But if that were possible, then wouldn't it be one of the greatest tax loopholes of all time? If it were possible, couldn't every business just shift taxable income between tax years at will, simply by claiming an owner wasn't reimbursed in the past but the business wants to take a deduction now for prior year expenses it didn't deduct in the year paid?. Interesting thought, but, while I haven't looked lately, if these UPE are of the type that would usually be covered by an accountable plan, don't those plans have some sort of time-limit requirements?
This could most easily be exploited by sole proprietors, even more so than partners.. Sole proprietorship isn't an entity, right, so how would that work? Plus, in a partnership context, wouldn't it mess with the sharing percentages?
I was hoping if they were unable to take a tax deduction it might help sway the judge into not giving the other member the reimbursement or at least reducing the amount as they would be losing the tax benefit.. Until I saw this, I thought this was solely a tax question, i.e., that you as preparer would be objective and not have a conflict of interest. Be careful.

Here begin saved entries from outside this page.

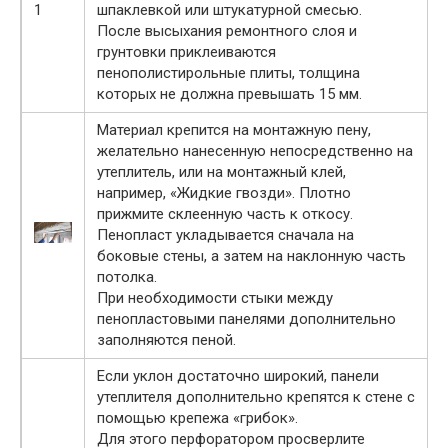
шпаклевкой или штукатурной смесью.
После высыхания ремонтного слоя и
грунтовки приклеиваются
пенополистирольные плиты, толщина
которых не должна превышать 15 мм.
Материал крепится на монтажную пену,
желательно нанесенную непосредственно на
утеплитель, или на монтажный клей,
например, «Жидкие гвозди». Плотно
прижмите склеенную часть к откосу.
Пенопласт укладывается сначала на
боковые стены, а затем на наклонную часть
потолка.
При необходимости стыки между
пенопластовыми панелями дополнительно
заполняются пеной.
Если уклон достаточно широкий, панели
утеплителя дополнительно крепятся к стене с
помощью крепежа «грибок».
Для этого перфоратором просверлите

Before you mentioned hoping for a particular result, I was thinking the following:
An expense of even a closed business is sometimes deductible in a later year. So, is this general rule, from
McKinsey, An expense, otherwise deductible under section 162 or section 212, may remain so even though the business or the income-producing activity out of which it arose has since terminated. See, e.g., Kornhauser v. United States [1 USTC ¶ 284], 276 U.S. 145 (1928); Flood v. United States [43-1 USTC ¶ 9259], 133 F. 2d 173, 178-179 (1st Cir. 1943); Dowd v. Commissioner [Dec. 34,430], 68 T.C. 294, 301-302 (1977); Burrows v. Commissioner [Dec. 34,430], 38 B.T.A. 236, 238 (1938). However, deductibility in such a situation is premised on a showing that the expenses sought to be deducted are directly connected with or proximately resulted from the taxpayer's since-terminated business or income-producing activity. Kornhauser v. United States, supra at 153; Flood v. United States, supra at 178.
,
overridden by
McLAUCHLAN, even if, say, they timely amend the operating agreement, as allowed by reg. 1.761-1(c), to make the prior years' expense(s) deductible upon reimbursement,
(c) Partnership agreement. For the purposes of subchapter K, a partnership agreement includes the original agreement and any modifications thereof agreed to by all the partners or adopted in any other manner provided by the partnership agreement. Such agreement or modifications can be oral or written. A partnership agreement may be modified with respect to a particular taxable year subsequent to the close of such taxable year, but not later than the date (not including any extension of time) prescribed by law for the filing of the partnership return. As to any matter on which the partnership agreement, or any modification thereof, is silent, the provisions of local law shall be considered to constitute a part of the agreement.